The Spathiphyllum seedlings are just full of surprises, it turns out. Only 14 months old, and two of them have decided to bloom already:
Another thing that's surprising about this is that at the moment, some of the peace lily seedlings are in 3-inch (7.5 cm) pots, and some of them are in 4-inch (10 cm) pots, and both of the ones that bloomed are in 3-inch pots.
The conventional wisdom about peace lilies is that they are more likely to bloom if potbound, but I'd always assumed that that was some kind of error, on the grounds that 1) they don't seem to have that much problem blooming if they're not potbound either, assuming that they're mature, healthy plants, and 2) there are no pots in nature, so why should the plants care one way or the other about being potbound. And those still seem like perfectly valid arguments to me, but even so: the ones I left in small pots are blooming, and the ones I moved to bigger pots are not.

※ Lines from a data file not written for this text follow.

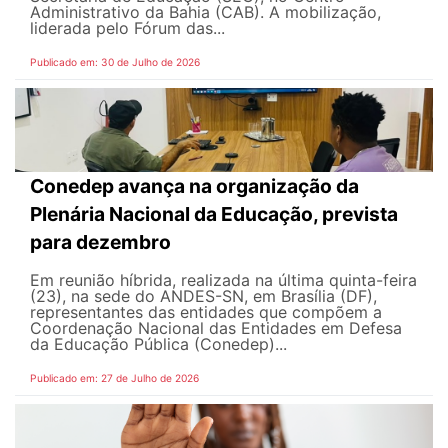
Administrativo da Bahia (CAB). A mobilização,
liderada pelo Fórum das...
Publicado em: 30 de Julho de 2026
Conedep avança na organização da
Plenária Nacional da Educação, prevista
para dezembro
Em reunião híbrida, realizada na última quinta-feira
(23), na sede do ANDES-SN, em Brasília (DF),
representantes das entidades que compõem a
Coordenação Nacional das Entidades em Defesa
da Educação Pública (Conedep)...
Publicado em: 27 de Julho de 2026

So perhaps there's something to the conventional wisdom after all?
3 comments:
Maybe just moving them into a bigger pot was enough to reset the bloom clock? I've always been doubtful about the root bound lore. Unless it's provoking a last gasp survival trigger, it really doesn't make logical sense to me.
Texas Anona
So I guess it's chic to grow this one?
Per: http://shine.yahoo.com/at-home/9-super-chic-house-plants-220200584.html
Texas Anon
Texas Anon:
I don't know about that. There are some nice plants on that list (Ficus lyrata is, in my opinion, criminally underrated), but if I had a dollar for every time I've seen a plant described as chic, trendy, fashionable, hot, contemporary, or stylish, I . . . would have a lot of dollars. It's rarely true in any kind of objective sense, and claims of trendiness are almost always accompanied by plant-care advice which is questionable when not blatantly wrong.